La FPPC enquête sur des allégations selon lesquelles l'industrie pornographique pourrait avoir recours à ses vieilles habitudes en acceptant des contributions illégales de campagnes électorales étrangères.
LOS ANGELES (30 septembre 2016) – L’organisme californien de surveillance du financement des campagnes électorales a ouvert une enquête approfondie sur les allégations selon lesquelles l’industrie pornographique aurait financé la campagne contre Proposition 60 ont accepté illégalement et omis de déclarer 75 000 $ de contributions étrangères.
Dans une lettre datée du 28 septembre, la Commission des pratiques politiques équitables (FPPC) a informé Bradley W. Hertz, avocat de la plaignante et défenseure de la santé publique Whitney Engeran-Cordova, qu'elle enquêterait sur les contributions.
« Obtenir l’ouverture d’une enquête par la FPPC n’était pas chose facile », a déclaré Hertz, spécialiste du droit électoral. « Les services d’application de la loi de la Commission doivent s’assurer de la crédibilité des allégations formulées dans une plainte sous serment avant d’entreprendre cette démarche. »
Plus tôt ce mois-ci, Engeran-Cordova a déposé une plainte sous serment détaillée alléguant que les contributions violaient les lois interdisant l'ingérence étrangère dans les élections américaines et n'avaient pas été dûment déclarées aux autorités et au public. La plainte désigne Eric Paul Leue, dirigeant rémunéré de la coalition de sociétés pornographiques opposées à la Proposition 60, comme étant le principal responsable de ces violations.
Engeran-Cordova soutient la Proposition 60, la mesure soumise au vote le 8 novembre qui vise à renforcer l'application d'une règle existante exigeant que les acteurs de films pornographiques portent des préservatifs pour se protéger, protéger leurs partenaires et la communauté en général contre les maladies sexuellement transmissibles.
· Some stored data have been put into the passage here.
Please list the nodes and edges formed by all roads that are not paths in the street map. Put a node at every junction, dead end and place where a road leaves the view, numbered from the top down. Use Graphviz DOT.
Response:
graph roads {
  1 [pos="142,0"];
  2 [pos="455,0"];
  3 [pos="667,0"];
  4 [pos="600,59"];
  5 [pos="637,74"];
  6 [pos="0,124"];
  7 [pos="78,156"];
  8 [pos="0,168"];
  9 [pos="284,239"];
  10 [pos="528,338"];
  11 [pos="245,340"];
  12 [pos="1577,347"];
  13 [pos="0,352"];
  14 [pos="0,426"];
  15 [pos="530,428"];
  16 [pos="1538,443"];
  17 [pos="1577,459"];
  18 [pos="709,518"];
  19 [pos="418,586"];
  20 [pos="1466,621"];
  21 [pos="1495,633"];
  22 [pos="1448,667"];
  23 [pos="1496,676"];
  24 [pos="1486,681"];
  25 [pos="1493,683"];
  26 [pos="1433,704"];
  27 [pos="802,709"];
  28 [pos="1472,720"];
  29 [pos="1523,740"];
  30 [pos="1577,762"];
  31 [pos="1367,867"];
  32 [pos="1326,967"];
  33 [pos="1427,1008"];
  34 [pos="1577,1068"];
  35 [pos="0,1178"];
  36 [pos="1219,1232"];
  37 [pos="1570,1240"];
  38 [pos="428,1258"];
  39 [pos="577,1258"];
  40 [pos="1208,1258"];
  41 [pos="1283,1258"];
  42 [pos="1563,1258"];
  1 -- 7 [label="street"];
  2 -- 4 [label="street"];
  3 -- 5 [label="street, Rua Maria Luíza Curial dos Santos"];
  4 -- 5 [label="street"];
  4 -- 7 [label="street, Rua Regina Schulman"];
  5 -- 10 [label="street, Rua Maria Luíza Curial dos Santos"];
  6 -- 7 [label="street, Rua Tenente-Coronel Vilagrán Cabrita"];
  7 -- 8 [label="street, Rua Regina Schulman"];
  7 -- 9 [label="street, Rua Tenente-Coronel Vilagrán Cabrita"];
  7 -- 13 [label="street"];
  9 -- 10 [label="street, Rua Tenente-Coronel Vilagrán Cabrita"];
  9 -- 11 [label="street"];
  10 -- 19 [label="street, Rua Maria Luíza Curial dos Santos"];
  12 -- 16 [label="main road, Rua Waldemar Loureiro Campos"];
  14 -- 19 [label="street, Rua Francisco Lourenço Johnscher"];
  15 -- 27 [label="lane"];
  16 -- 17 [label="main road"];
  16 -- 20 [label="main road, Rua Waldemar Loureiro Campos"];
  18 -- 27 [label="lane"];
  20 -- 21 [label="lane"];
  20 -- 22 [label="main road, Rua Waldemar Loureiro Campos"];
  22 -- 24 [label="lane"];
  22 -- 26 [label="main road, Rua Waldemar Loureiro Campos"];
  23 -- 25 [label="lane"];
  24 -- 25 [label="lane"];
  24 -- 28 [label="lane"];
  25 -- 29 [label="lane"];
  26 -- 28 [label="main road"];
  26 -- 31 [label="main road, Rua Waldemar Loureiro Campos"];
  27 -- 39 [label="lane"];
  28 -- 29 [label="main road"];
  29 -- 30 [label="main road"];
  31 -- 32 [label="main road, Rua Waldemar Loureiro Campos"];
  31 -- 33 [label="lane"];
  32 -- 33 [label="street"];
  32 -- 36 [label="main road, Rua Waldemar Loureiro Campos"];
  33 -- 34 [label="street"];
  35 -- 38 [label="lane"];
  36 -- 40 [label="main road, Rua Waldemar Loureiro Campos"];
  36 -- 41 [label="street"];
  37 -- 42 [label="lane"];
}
Dans sa plainte sous serment, Engeran-Cordova allègue que sept sociétés ont effectué sept contributions distinctes à la campagne contre la Proposition 60, pour un montant total de 75 000 $. Toutes ces contributions ont été versées le 2 septembre. Toutes ces sociétés sont liées à Global Personals, LLC, société basée au Royaume-Uni selon les registres du commerce. Elles opèrent toutes dans le secteur du divertissement pour adultes. Six de ces sept sociétés ont également omis de déclarer leurs contributions dans les délais légaux.
Un nouveau rebondissement dans cette affaire révèle également que la société britannique Global Personals, LLC, partagerait des employés avec MindGeek USA, Inc., successeur de Manwin USA, Inc. Manwin était également la figure clé d'une précédente enquête de la FPPC sur une ingérence étrangère illégale dans une élection américaine – en l'occurrence, une mesure référendaire de 2012 visant à rendre obligatoire l'utilisation de préservatifs dans les films pornographiques produits dans le comté de Los Angeles.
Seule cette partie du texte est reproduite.